• GOAL OF THE EXERCISE
Word for word, retype every line of the data.

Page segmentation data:
+ + + + +

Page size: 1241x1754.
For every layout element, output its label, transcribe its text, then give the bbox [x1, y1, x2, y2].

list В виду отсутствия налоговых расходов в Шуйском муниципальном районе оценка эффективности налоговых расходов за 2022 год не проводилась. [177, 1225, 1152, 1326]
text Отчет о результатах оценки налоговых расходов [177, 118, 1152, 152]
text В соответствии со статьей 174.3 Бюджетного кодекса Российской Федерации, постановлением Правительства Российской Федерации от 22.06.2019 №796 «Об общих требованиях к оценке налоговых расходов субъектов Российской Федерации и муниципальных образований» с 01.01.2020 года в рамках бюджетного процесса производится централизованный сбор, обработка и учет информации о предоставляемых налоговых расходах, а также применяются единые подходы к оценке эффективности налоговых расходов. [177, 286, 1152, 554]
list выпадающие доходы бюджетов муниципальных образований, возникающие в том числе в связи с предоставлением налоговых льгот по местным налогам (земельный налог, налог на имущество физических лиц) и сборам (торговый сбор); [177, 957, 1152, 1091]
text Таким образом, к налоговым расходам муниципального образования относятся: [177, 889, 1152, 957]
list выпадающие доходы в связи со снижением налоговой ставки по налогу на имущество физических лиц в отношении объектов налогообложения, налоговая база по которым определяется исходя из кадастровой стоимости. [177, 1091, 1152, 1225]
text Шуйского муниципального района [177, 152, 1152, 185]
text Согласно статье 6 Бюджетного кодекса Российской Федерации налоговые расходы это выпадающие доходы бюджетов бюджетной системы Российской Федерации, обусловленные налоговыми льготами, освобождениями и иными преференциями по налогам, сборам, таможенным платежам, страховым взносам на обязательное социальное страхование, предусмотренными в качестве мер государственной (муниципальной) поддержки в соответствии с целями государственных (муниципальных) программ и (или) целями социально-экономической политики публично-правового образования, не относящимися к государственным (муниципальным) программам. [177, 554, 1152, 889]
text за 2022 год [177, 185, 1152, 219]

+ + + + +

• RESULT BELOW
Page size: 1241x1754.
For every layout element, output its label, transcribe its text, then give the bbox [x1, y1, x2, y2].

list В виду отсутствия налоговых расходов в Шуйском муниципальном районе оценка эффективности налоговых расходов за 2022 год не проводилась. [177, 1225, 1152, 1326]
text Отчет о результатах оценки налоговых расходов [177, 118, 1152, 152]
text В соответствии со статьей 174.3 Бюджетного кодекса Российской Федерации, постановлением Правительства Российской Федерации от 22.06.2019 №796 «Об общих требованиях к оценке налоговых расходов субъектов Российской Федерации и муниципальных образований» с 01.01.2020 года в рамках бюджетного процесса производится централизованный сбор, обработка и учет информации о предоставляемых налоговых расходах, а также применяются единые подходы к оценке эффективности налоговых расходов. [177, 286, 1152, 554]
list выпадающие доходы бюджетов муниципальных образований, возникающие в том числе в связи с предоставлением налоговых льгот по местным налогам (земельный налог, налог на имущество физических лиц) и сборам (торговый сбор); [177, 957, 1152, 1091]
text Таким образом, к налоговым расходам муниципального образования относятся: [177, 889, 1152, 957]
list выпадающие доходы в связи со снижением налоговой ставки по налогу на имущество физических лиц в отношении объектов налогообложения, налоговая база по которым определяется исходя из кадастровой стоимости. [177, 1091, 1152, 1225]
text Шуйского муниципального района [177, 152, 1152, 185]
text Согласно статье 6 Бюджетного кодекса Российской Федерации налоговые расходы это выпадающие доходы бюджетов бюджетной системы Российской Федерации, обусловленные налоговыми льготами, освобождениями и иными преференциями по налогам, сборам, таможенным платежам, страховым взносам на обязательное социальное страхование, предусмотренными в качестве мер государственной (муниципальной) поддержки в соответствии с целями государственных (муниципальных) программ и (или) целями социально-экономической политики публично-правового образования, не относящимися к государственным (муниципальным) программам. [177, 554, 1152, 889]
text за 2022 год [177, 185, 1152, 219]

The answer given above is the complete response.